Hacker News new | ask | show | jobs
by all2 84 days ago
I've been watching the drizzle of LLM papers come through, and I think we're going to hit a 1T param MoE on consumer hardware before this year is out. It'll still be behind the bigco models, but it'll be a force multiplier. Ideally, we'd get these models to run on a CPU. MS BitNet is one way to do this. You can already run ternary LLMs on consumer CPUs with a decent tps.
2 comments

Though what is consumer hardware right now?

Can we still classify 5090s as consumer hardware given how expensive they are? They're £3k at the moment, and it looks like it's only going to get worse unless the AI bubble pops.

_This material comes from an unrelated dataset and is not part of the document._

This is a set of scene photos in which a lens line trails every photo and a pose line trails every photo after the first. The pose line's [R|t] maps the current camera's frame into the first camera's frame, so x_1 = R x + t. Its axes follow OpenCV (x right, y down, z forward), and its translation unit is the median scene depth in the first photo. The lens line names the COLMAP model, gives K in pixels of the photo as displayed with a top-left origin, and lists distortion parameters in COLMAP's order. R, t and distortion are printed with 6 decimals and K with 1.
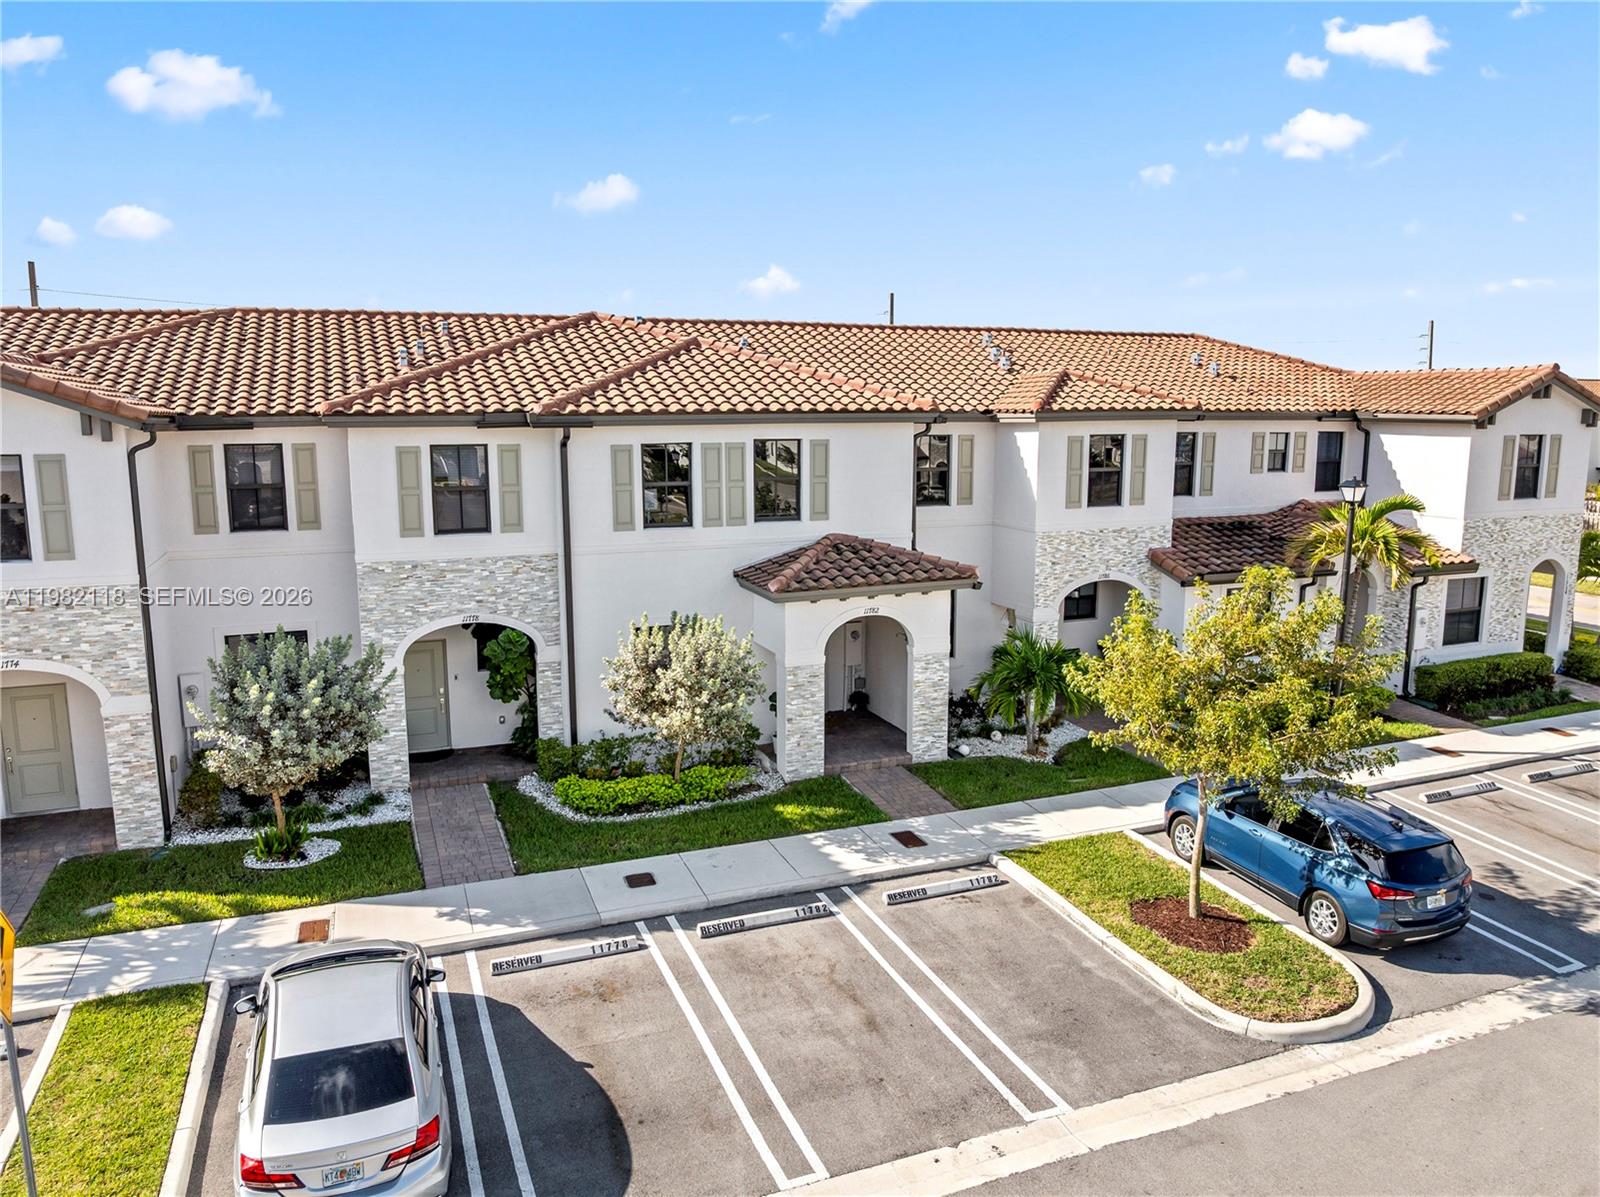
lens RADIAL K [[1125.0, 0, 800.0], [0, 1125.0, 598.5], [0, 0, 1]] dist [-0.049371, 0.002892]
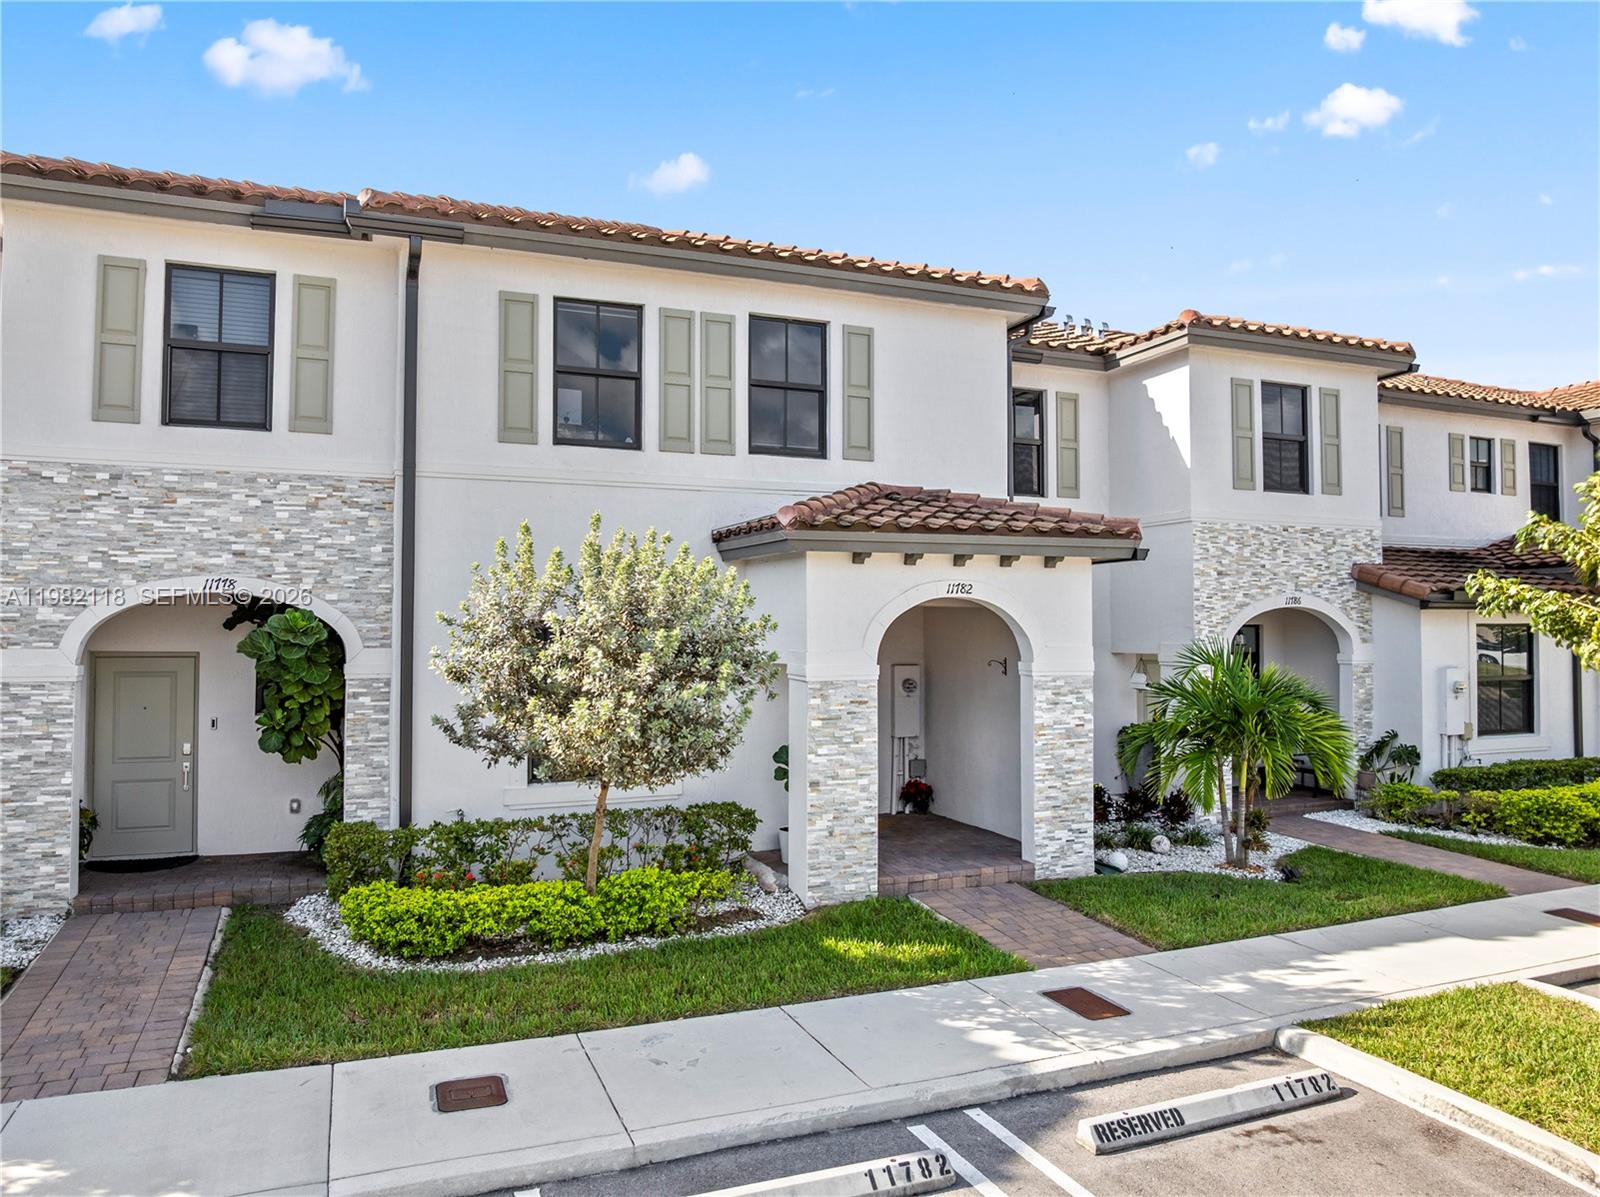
lens RADIAL K [[1125.0, 0, 800.0], [0, 1125.0, 598.5], [0, 0, 1]] dist [-0.049371, 0.002892]
pose [[0.999823, 0.001988, 0.018694, -0.026000], [0.001798, 0.979728, -0.200326, 0.128721], [-0.018713, 0.200324, 0.979551, 0.468090]]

I got an Olares One system with a 24GB (consumer not 32GB) NVIDIA RTX 5090 for less than $3k at the Kickstarter price. It comes with Olares OS which for my purposes is not all that useful, I settled finally on a good Ubuntu 24.04 LTS configuration, but it was a good deal. I actually bought two.
I was thinking more in terms of 24GB of VRAM total. I started sketching the architecture for such a model this afternoon, nothing novel, just combining existing advancements in the field. It looks achievable.
I mean you can run a 1T model on consumer hardware now by doing things like layer offloading and streaming from SSD. It's just too slow to be useful.